Katherine Chandler researcher, critic and artist

Katherine Chandler



My work is at the intersection of science and technology studies, new media and critical theory.  I address connections, disjuncture and ambivalences between humans and nonhumans, using images and data collection as a place to begin my researches.  My projects have studied these relations through drone aircraft, PowerPoint, email and television.  I examine how interactions extending beyond persons imbricate values, highlighting the political and ethical dimensions of how people see, sense and act in and through technologies and media.

I am currently an assistant professor at the Walsh School of Foreign Service, Georgetown University in the Culture and Politics Program.  I received the School of Foreign Service Excellence in Teaching Award for the 2016-2017 year.

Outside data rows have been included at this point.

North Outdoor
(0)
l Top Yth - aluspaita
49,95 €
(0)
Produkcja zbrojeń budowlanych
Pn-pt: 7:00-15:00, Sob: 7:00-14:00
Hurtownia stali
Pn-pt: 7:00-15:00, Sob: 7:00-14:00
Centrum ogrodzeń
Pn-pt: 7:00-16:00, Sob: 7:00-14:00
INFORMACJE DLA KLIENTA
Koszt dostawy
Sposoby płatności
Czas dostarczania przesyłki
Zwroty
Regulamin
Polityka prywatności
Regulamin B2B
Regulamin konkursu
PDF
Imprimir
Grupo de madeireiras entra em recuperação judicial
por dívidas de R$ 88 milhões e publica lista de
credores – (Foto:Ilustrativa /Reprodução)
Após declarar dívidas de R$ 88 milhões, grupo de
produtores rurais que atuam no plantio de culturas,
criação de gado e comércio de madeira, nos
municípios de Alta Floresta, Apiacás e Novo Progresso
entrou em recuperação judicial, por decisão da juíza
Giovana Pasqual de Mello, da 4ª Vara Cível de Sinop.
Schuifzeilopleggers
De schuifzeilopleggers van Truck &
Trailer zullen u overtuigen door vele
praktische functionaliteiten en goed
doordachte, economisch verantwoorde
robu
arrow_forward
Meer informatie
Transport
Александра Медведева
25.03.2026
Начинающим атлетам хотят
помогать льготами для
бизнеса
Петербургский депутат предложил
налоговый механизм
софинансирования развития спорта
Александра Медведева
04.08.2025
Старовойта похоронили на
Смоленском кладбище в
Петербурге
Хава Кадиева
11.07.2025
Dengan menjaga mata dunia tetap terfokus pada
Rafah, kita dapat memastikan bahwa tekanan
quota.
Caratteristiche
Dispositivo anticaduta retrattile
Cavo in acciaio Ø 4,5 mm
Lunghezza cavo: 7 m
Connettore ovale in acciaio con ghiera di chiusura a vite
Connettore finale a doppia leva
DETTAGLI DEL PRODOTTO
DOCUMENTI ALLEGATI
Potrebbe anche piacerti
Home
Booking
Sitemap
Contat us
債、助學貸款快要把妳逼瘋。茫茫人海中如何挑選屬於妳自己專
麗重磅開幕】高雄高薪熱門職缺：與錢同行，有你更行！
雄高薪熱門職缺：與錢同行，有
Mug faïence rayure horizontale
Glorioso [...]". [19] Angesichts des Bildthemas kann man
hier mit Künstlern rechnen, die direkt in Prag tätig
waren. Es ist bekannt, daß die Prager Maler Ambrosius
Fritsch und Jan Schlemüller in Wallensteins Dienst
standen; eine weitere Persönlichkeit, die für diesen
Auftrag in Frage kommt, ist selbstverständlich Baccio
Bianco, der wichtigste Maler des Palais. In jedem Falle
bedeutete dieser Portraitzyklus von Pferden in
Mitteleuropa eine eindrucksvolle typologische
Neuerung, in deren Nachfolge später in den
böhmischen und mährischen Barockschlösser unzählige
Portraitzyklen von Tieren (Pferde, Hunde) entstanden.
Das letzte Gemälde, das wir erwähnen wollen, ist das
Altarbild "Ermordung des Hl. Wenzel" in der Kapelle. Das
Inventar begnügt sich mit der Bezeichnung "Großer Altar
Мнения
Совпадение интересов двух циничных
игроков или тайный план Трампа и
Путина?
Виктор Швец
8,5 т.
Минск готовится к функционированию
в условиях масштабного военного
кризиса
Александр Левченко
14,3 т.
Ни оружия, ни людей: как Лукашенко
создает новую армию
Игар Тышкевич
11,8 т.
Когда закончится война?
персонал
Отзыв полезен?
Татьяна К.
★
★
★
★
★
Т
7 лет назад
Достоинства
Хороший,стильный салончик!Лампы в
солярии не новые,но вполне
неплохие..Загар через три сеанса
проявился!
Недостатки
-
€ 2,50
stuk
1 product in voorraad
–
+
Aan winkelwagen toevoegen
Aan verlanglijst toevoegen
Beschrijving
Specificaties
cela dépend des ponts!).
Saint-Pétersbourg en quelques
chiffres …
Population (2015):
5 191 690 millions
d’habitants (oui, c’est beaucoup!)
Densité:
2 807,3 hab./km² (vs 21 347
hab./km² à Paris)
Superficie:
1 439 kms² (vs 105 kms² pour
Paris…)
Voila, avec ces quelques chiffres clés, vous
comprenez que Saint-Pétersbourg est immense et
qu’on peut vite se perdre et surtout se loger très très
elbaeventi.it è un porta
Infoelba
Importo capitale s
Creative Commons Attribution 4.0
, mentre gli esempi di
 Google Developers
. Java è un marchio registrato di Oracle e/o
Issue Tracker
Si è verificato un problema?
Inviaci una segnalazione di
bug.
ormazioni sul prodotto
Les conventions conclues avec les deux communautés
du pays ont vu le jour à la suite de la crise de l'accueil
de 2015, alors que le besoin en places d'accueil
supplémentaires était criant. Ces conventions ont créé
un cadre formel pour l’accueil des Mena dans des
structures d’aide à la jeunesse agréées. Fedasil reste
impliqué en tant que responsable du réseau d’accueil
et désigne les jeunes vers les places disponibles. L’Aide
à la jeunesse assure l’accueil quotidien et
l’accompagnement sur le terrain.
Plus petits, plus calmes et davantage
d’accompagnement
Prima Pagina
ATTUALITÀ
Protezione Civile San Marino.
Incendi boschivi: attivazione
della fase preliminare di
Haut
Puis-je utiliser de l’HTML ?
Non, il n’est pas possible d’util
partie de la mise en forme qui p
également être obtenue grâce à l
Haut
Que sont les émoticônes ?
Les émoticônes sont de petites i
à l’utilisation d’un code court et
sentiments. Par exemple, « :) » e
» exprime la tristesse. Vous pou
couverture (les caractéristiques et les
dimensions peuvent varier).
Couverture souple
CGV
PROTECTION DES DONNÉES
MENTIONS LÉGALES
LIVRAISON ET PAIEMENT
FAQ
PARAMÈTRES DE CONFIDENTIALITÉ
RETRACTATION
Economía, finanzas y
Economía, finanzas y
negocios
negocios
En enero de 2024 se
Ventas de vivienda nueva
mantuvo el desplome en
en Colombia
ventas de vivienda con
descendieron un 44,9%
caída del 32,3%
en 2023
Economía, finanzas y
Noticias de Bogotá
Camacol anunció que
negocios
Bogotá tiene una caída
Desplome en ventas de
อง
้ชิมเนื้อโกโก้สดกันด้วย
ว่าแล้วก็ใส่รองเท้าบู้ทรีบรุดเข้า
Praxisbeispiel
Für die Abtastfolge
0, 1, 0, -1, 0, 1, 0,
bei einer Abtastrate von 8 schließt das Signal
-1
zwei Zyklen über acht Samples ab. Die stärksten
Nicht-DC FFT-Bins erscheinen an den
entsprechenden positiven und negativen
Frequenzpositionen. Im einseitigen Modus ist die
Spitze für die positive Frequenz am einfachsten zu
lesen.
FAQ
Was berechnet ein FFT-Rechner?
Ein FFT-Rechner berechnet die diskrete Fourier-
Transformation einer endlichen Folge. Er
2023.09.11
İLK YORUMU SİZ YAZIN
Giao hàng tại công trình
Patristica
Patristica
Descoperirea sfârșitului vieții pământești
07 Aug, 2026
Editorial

My Ph.D. is in Rhetoric from the University of California, Berkeley, which I completed through a Townsend Center for the Humanities Dissertation Fellowship in 2014.  I was an artist-in-residence at  “The Case for Space,” at Provisions: Art for Social Change, George Mason University in 2013 and “The Decapitated Museum,” at Banff Centre for the Arts in 2012.

My first book project is The Technopolitics of Unmanning: How Humans, Machines and Media Assemble Drone Warfare.  The second is titled, Drone Publics, and initial research was funded through a Georgetown University Pilot Research Grant.  My articles have been published in CatalystHumanity and qui parle.  I contributed to the recent anthology, Life in the Age of Drone Warfare (Duke, 2017).